Lerato Lamola

Personal information
- Full name: Lerato Trevor Lamola
- Date of birth: 17 June 1986 (age 38)
- Place of birth: Limpopo, South Africa
- Height: 1.70 m (5 ft 7 in)
- Position(s): Forward

Senior career*
- Years: Team / Apps / (Gls)
- Tigers
- Vardos
- 2012–2013: Roses United / 23 / (8)
- 2013–2016: Bloemfontein Celtic / 79 / (19)
- 2016–2020: Lamontville Golden Arrows / 105 / (21)
- 2020–2022: TTM/Marumo Gallants / 35 / (1)
- 2022: Platinum City Rovers / 3 / (0)
- 2023: Polokwane City / 6 / (0)

International career^{‡}
- 2014: South Africa / 1 / (0)

= Lerato Lamola =

South African soccer player

Lerato Trevor Lamola (born 17 June 1986) is a South African soccer player who played as a forward.

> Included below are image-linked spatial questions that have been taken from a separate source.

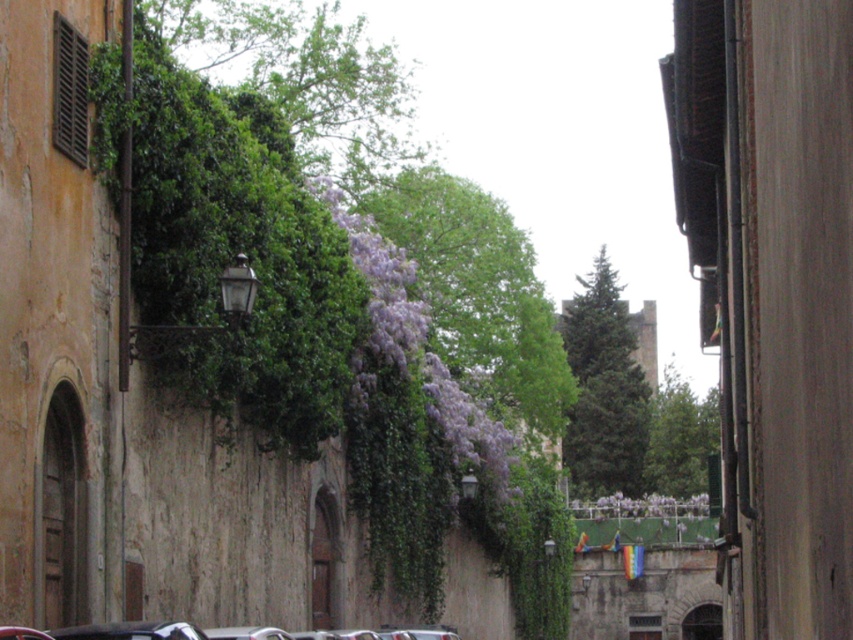
You are standing in the middle of the alleyway and want to take a photo of the purple leafy tree at center. To ensure the tree is centered in your photo, where should you position yourself relative to the tree?

Since the purple leafy tree at center is located at coordinates approximately 0.459 on the x and 0.562 on the y axis, positioning yourself directly in front of the tree along its central axis would ensure it is centered in the photo.

You are standing in the middle of the alleyway and see the point marked at coordinates (479,292). What does this point represent?

The point at (479,292) represents the purple leafy tree at center.

Consider the image. You are standing in an alleyway with a purple leafy tree at center. If you want to reach the tree quickly, should you walk forward or backward?

The purple leafy tree at center is 57.93 meters away from you, so you should walk forward to reach it quickly.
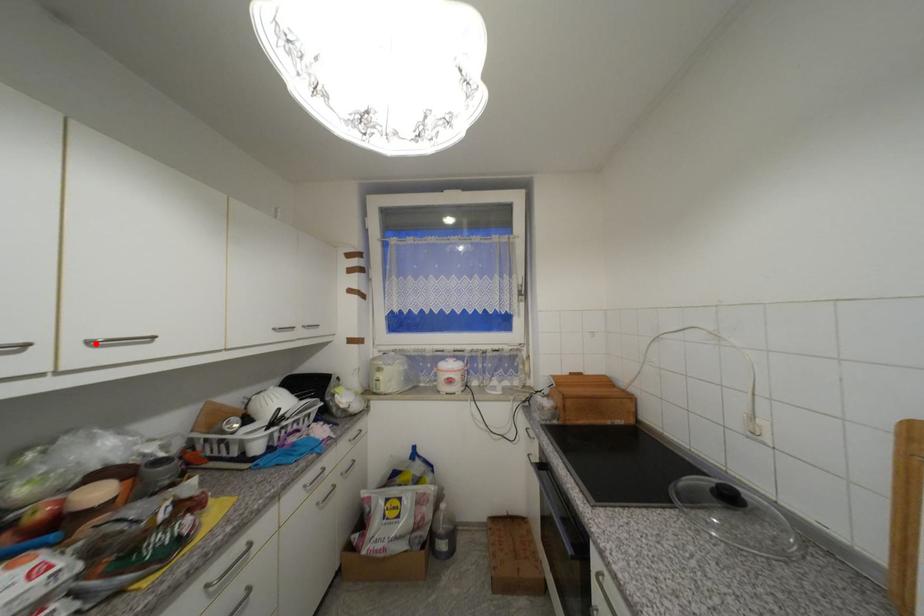
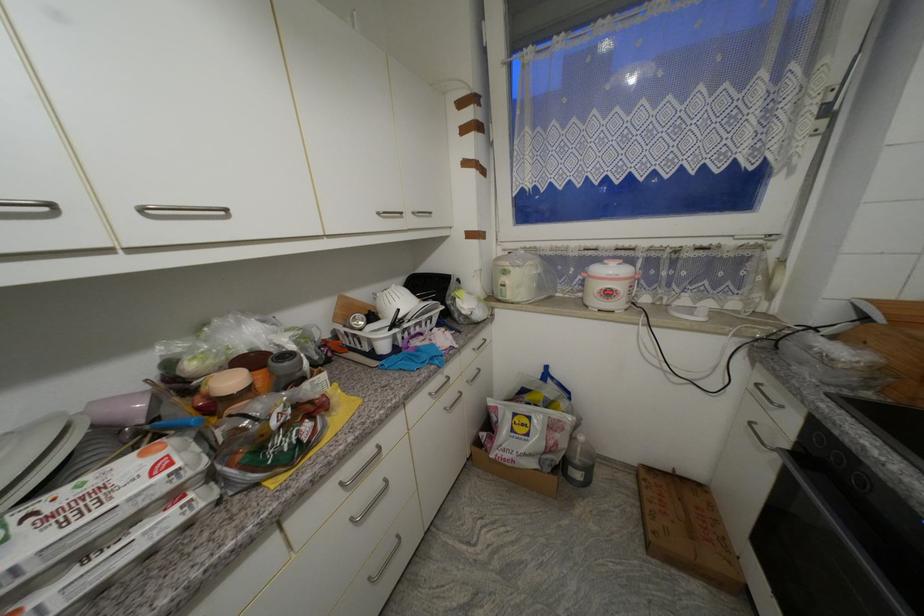
The point at the highlighted location is marked in the first image. Where is the corresponding point in the second image?

(149, 211)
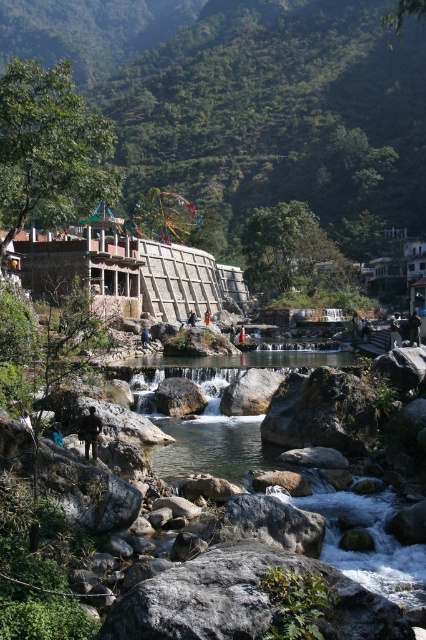
Question: Does dark gray fabric person at center appear on the left side of blue fabric person at center?

Choices:
 (A) yes
 (B) no

Answer: (B)

Question: Which point appears closest to the camera in this image?

Choices:
 (A) (419, 584)
 (B) (331, 186)
 (C) (101, 426)

Answer: (A)

Question: Which point is closer to the camera taking this photo?

Choices:
 (A) (89, 442)
 (B) (313, 140)
 (C) (368, 561)
 (D) (146, 342)

Answer: (C)

Question: Can you confirm if dark gray fabric person at center is positioned to the left of blue fabric person at center?

Choices:
 (A) no
 (B) yes

Answer: (A)

Question: Which point is closer to the camera taking this photo?

Choices:
 (A) (92, 413)
 (B) (146, 332)
 (C) (356, 513)
 (D) (66, 54)

Answer: (C)

Question: Considering the relative positions of dark gray fabric person at center and blue fabric person at center in the image provided, where is dark gray fabric person at center located with respect to blue fabric person at center?

Choices:
 (A) right
 (B) left

Answer: (A)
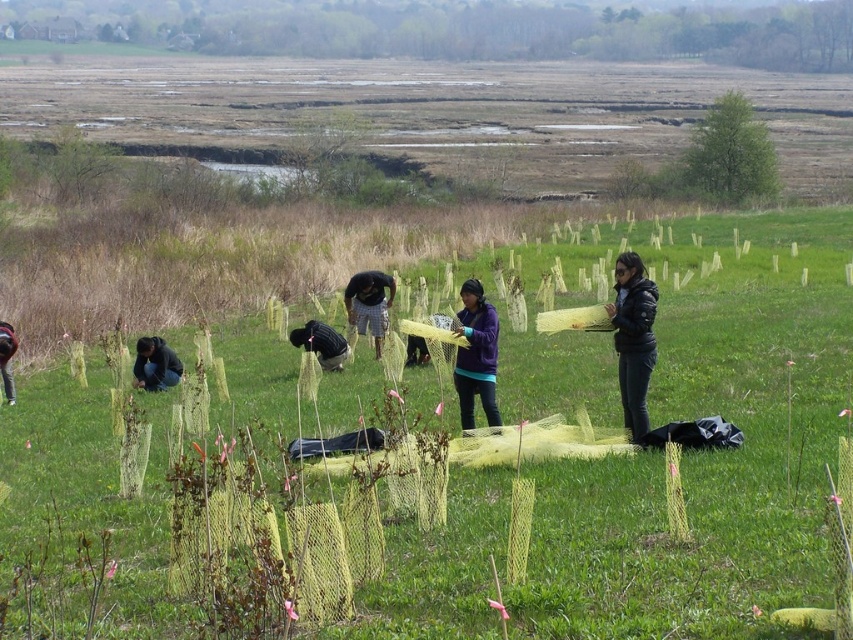
Question: Which object is closer to the camera taking this photo?

Choices:
 (A) dark gray pants at lower left
 (B) dark gray plaid shorts at center
 (C) green leafy tree at center

Answer: (A)

Question: Estimate the real-world distances between objects in this image. Which object is farther from the dark blue jacket at center?

Choices:
 (A) matte black jacket at lower left
 (B) dark gray plaid shorts at center

Answer: (A)

Question: Is black fabric bag at center positioned in front of dark blue jacket at center?

Choices:
 (A) yes
 (B) no

Answer: (A)

Question: Is black matte jacket at center positioned in front of dark gray pants at lower left?

Choices:
 (A) yes
 (B) no

Answer: (A)

Question: Can you confirm if black matte jacket at center is smaller than black fabric bag at center?

Choices:
 (A) no
 (B) yes

Answer: (B)

Question: Which object appears closest to the camera in this image?

Choices:
 (A) green leafy tree at upper right
 (B) black matte jacket at center

Answer: (B)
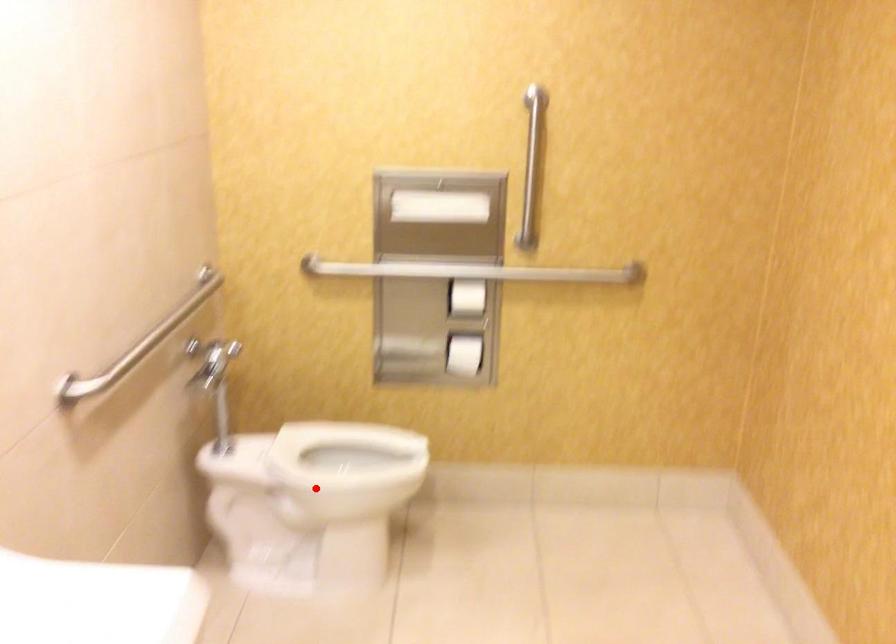
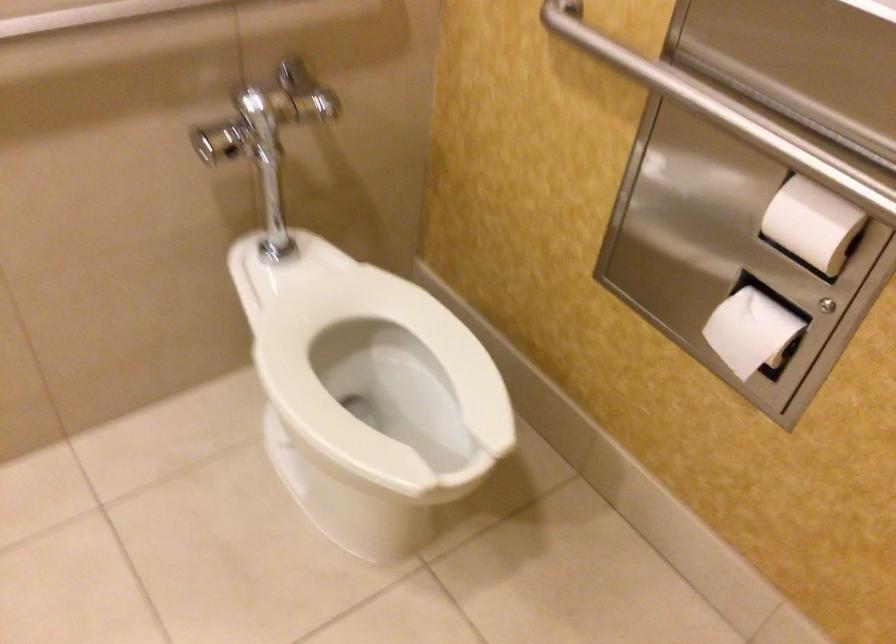
Where in the second image is the point corresponding to the highlighted location from the first image?

(380, 381)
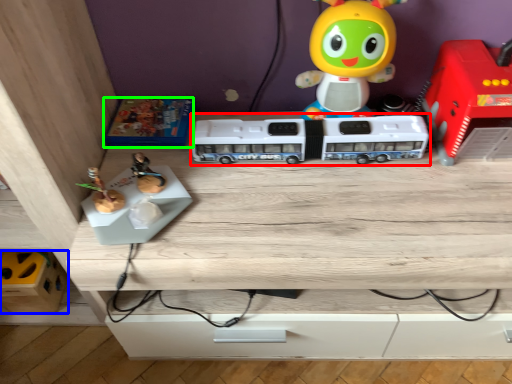
Question: Which object is positioned closest to toy (highlighted by a red box)? Select from toy (highlighted by a blue box) and toy (highlighted by a green box).

Choices:
 (A) toy
 (B) toy

Answer: (B)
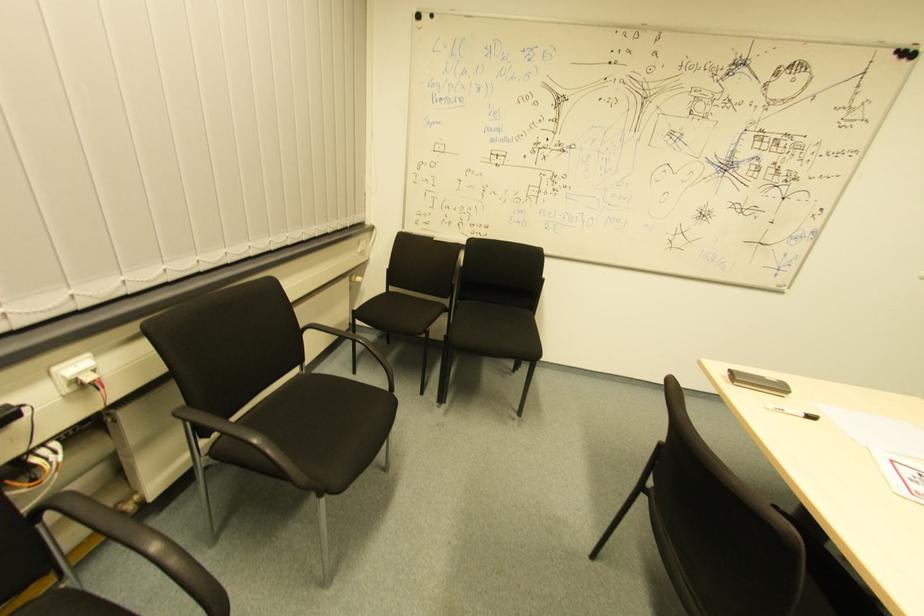
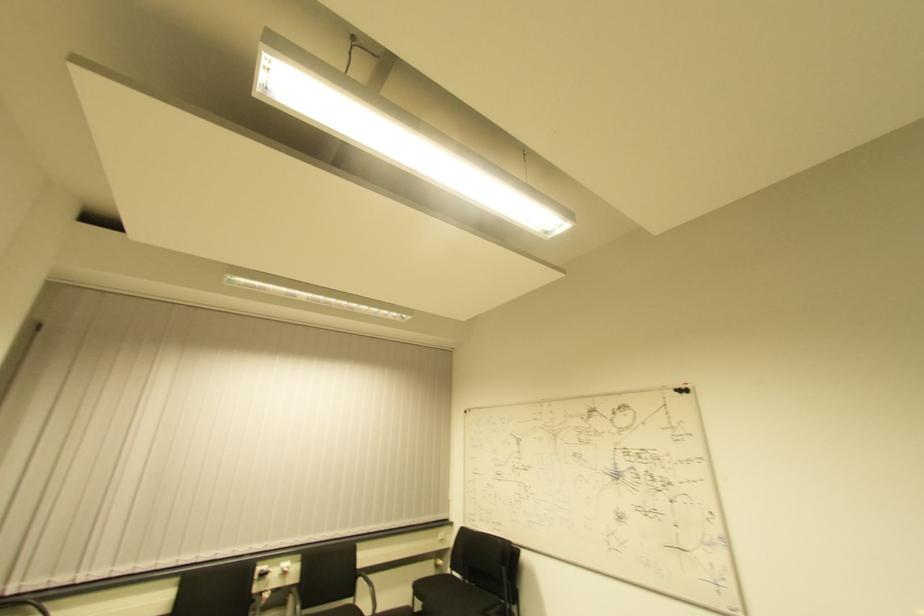
Locate, in the second image, the point that corresponds to point (391, 292) in the first image.

(454, 576)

==Early and personal life==
He was born in Limpopo. He graduated with a degree in Logistics Management from Tshwane University of Technology in 2009.

==Club career==
After graduating from university, Lamola played for Tigers, Vardos and Roses United before joining Bloemfontein Celtic in June 2013. He signed for Lamontville Golden Arrows in 2016, before being released by the club in 2020. He won the 2020–21 Nedbank Cup with TTM.

==International career==
He made one appearance for the South Africa national football team in 2014.